Module 4: Value Preservation after Consumption – How do upcycling and fermentation help preserve food value and reduce waste? What is the strategy in preventing food losses? We can learn from such practitioners as FREA bakery and restaurant founder, the zero-waste vegan restaurant, using a closed-loop composting system to turn kitchen scraps into soil for their suppliers, as well as direct work of Roots Radicals – a Berlin-based zero-waste food company turning surplus and “imperfect” produce into gourmet preserves, sauces, and condiments, proving that upcycling can be both delicious and scalable.

Each module blends theory with practice: real-world examples, group collaboration, expert input, and hands-on exercises. Learners explore cases like:

  • How circular food design starts on the farm, not the packaging line.
  • Why prevention is the most powerful waste strategy.
  • How companies are reducing losses at harvest and during processing – from tomatoes to bread.
  • The role of bioeconomy solutions for unavoidable food by-products.

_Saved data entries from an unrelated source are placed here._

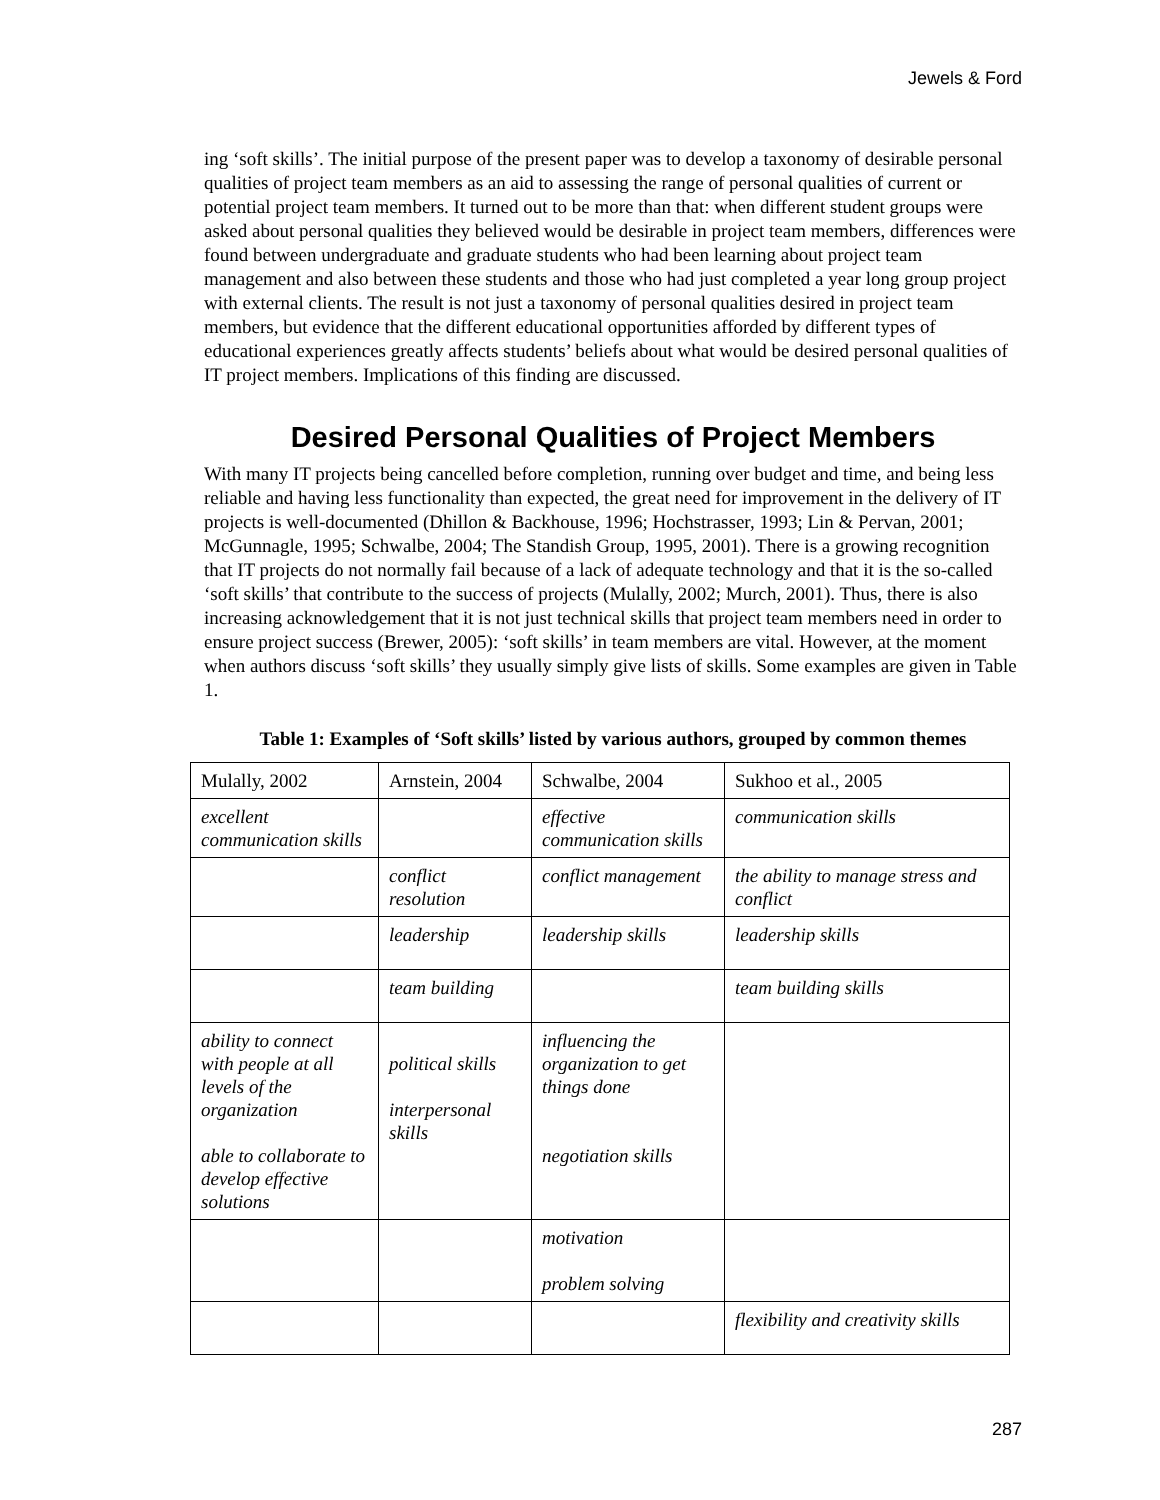Jewels & Ford
ing ‘soft skills’. The initial purpose of the present paper was to develop a taxonomy of desirable personal qualities of project team members as an aid to assessing the range of personal qualities of current or potential project team members. It turned out to be more than that: when different student groups were asked about personal qualities they believed would be desirable in project team members, differences were found between undergraduate and graduate students who had been learning about project team management and also between these students and those who had just completed a year long group project with external clients. The result is not just a taxonomy of personal qualities desired in project team members, but evidence that the different educational opportunities afforded by different types of educational experiences greatly affects students’ beliefs about what would be desired personal qualities of IT project members. Implications of this finding are discussed.
Desired Personal Qualities of Project Members
With many IT projects being cancelled before completion, running over budget and time, and being less reliable and having less functionality than expected, the great need for improvement in the delivery of IT projects is well-documented (Dhillon & Backhouse, 1996; Hochstrasser, 1993; Lin & Pervan, 2001; McGunnagle, 1995; Schwalbe, 2004; The Standish Group, 1995, 2001). There is a growing recognition that IT projects do not normally fail because of a lack of adequate technology and that it is the so-called ‘soft skills’ that contribute to the success of projects (Mulally, 2002; Murch, 2001). Thus, there is also increasing acknowledgement that it is not just technical skills that project team members need in order to ensure project success (Brewer, 2005): ‘soft skills’ in team members are vital. However, at the moment when authors discuss ‘soft skills’ they usually simply give lists of skills. Some examples are given in Table 1.
Table 1: Examples of ‘Soft skills’ listed by various authors, grouped by common themes
| Mulally, 2002 | Arnstein, 2004 | Schwalbe, 2004 | Sukhoo et al., 2005 |
| excellent communication skills | | effective communication skills | communication skills |
| | conflict resolution | conflict management | the ability to manage stress and conflict |
| | leadership | leadership skills | leadership skills |
| | team building | | team building skills |
| ability to connect with people at all levels of the organization able to collaborate to develop effective solutions | political skills interpersonal skills | influencing the organization to get things done negotiation skills | |
| | | motivation problem solving | |
| | | | flexibility and creativity skills |
287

From Education to System Change

Food is more than nutrition or taste – it’s a system, a set of values, and a web of choices. By integrating circular economy thinking into everyday food decisions, we can:

  • Cut emissions and protect water and soil.
  • Recover value from food before and after it reaches the plate.
  • Build resilience in times of climate and economic shocks.

Circular Berlin’s work in food education is a starting point and an open invitation. Whether you’re a chef, procurement manager, startup founder, or community organiser, you can help turn the linear food chain into a circular food system.

 

Let’s rethink food. Let’s preserve value. Let’s make Berlin circular.